Geçmişte yaşanan savaşların ardından yeni devletler ortaya çıkmıştır. Sovyet Sosyalist Cumhuriyetler Birliği, Yugoslavya, Çekoslovakya gibi ülkelerin ayrışması farklı bir durumdur. Bu ülkeler federatif, çok parçalı, ayrı sosyolojik ve siyasi entiteler üzerine kurulu ülkelerdi. Emperyal bağlarla çevrelenmiş bir üst yapıdan ayrılmak, siyasi zor veya ekonomik çıkar temelli oluşan bağımlı parçaların birbirinden kopması yaşanan çatışmalarla başka bir durum üretmiştir. AB’den brexit’le ayrılanlar da müstakil devletlerdir. Irak’taki hadise bundan tamamen farklıdır.
Irak’ta farklı etnik, dini, mezhebi gruplar iç içe ve karışık bir şekilde yaşamakta, geçmişten bu yana tarihi bir bütünlük taşımaktadır. Bölgesel yönetimin istikrarsızlıktan yararlanarak sınırlarını genişletmesi, demografik yapıyı değiştirmesi veya oldu bittiyle bağımsızlık ilan etmesi, tüm Irak halkına karşı bir dayatma olur.
Dünyayı sömüren küresel güçler sömürülen halkları devletçiklere kanalize ederek yeniden sömürme yolları arıyorlar.
Bugün için ulusal güçlere karşı bağımsızlık mücadelesi oyunu, küresel güçlerin hegemonyasına girme aldatmacasından başka bir şey değildir.

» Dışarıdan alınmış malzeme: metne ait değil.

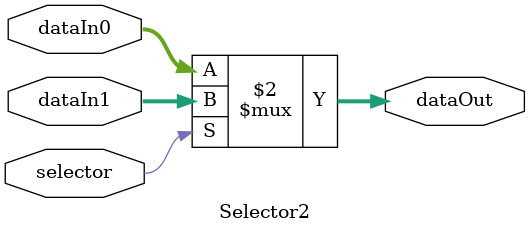
<source format=v>
`timescale 1ns / 1ps

module Selector2(
    input selector,
    input [31:0] dataIn0,
    input [31:0] dataIn1,
    output [31:0] dataOut
    );

    assign dataOut = (selector == 1'B0 ? dataIn0 : dataIn1);
endmodule

</source>
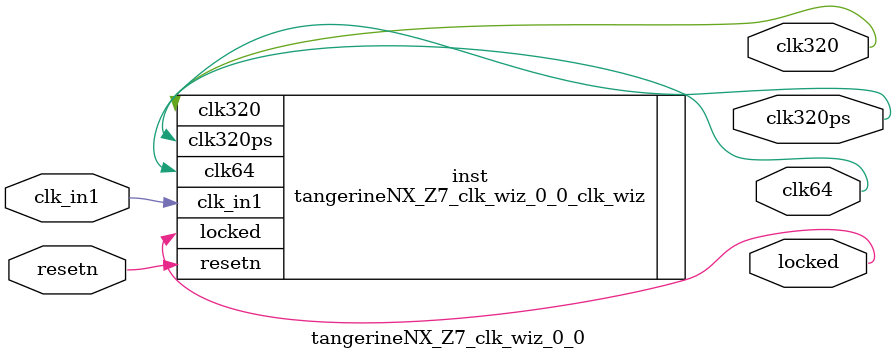
<source format=v>


`timescale 1ps/1ps

(* CORE_GENERATION_INFO = "tangerineNX_Z7_clk_wiz_0_0,clk_wiz_v6_0_12_0_0,{component_name=tangerineNX_Z7_clk_wiz_0_0,use_phase_alignment=true,use_min_o_jitter=false,use_max_i_jitter=false,use_dyn_phase_shift=false,use_inclk_switchover=false,use_dyn_reconfig=false,enable_axi=0,feedback_source=FDBK_AUTO,PRIMITIVE=MMCM,num_out_clk=3,clkin1_period=20.000,clkin2_period=10.0,use_power_down=false,use_reset=true,use_locked=true,use_inclk_stopped=false,feedback_type=SINGLE,CLOCK_MGR_TYPE=NA,manual_override=false}" *)

module tangerineNX_Z7_clk_wiz_0_0 
 (
  // Clock out ports
  output        clk64,
  output        clk320,
  output        clk320ps,
  // Status and control signals
  input         resetn,
  output        locked,
 // Clock in ports
  input         clk_in1
 );

  tangerineNX_Z7_clk_wiz_0_0_clk_wiz inst
  (
  // Clock out ports  
  .clk64(clk64),
  .clk320(clk320),
  .clk320ps(clk320ps),
  // Status and control signals               
  .resetn(resetn), 
  .locked(locked),
 // Clock in ports
  .clk_in1(clk_in1)
  );

endmodule

</source>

Asıl olan toplumu ve milleti oluşturan tüm kimlik türlerinin demokratik, adil ve özgürlükçü bir düzen içinde bir arada yaşamasıdır. Umumun efkârına ve hissiyatına aykırı bir şekilde bir cüz’ün bütüne karşı tek taraflı egemenlik çabası içine girmesi karmaşık sorunlar doğuracağı gibi ortak gelecek ülküsünü ve iç barışı da yok eder.
Kuzey Irak Yönetiminin girişimi bölgeyi ateşe sürükleyebilecek ve uzun zamandır büyük acılar çeken Irak halkını daha da huzursuz edecek bir girişimdir.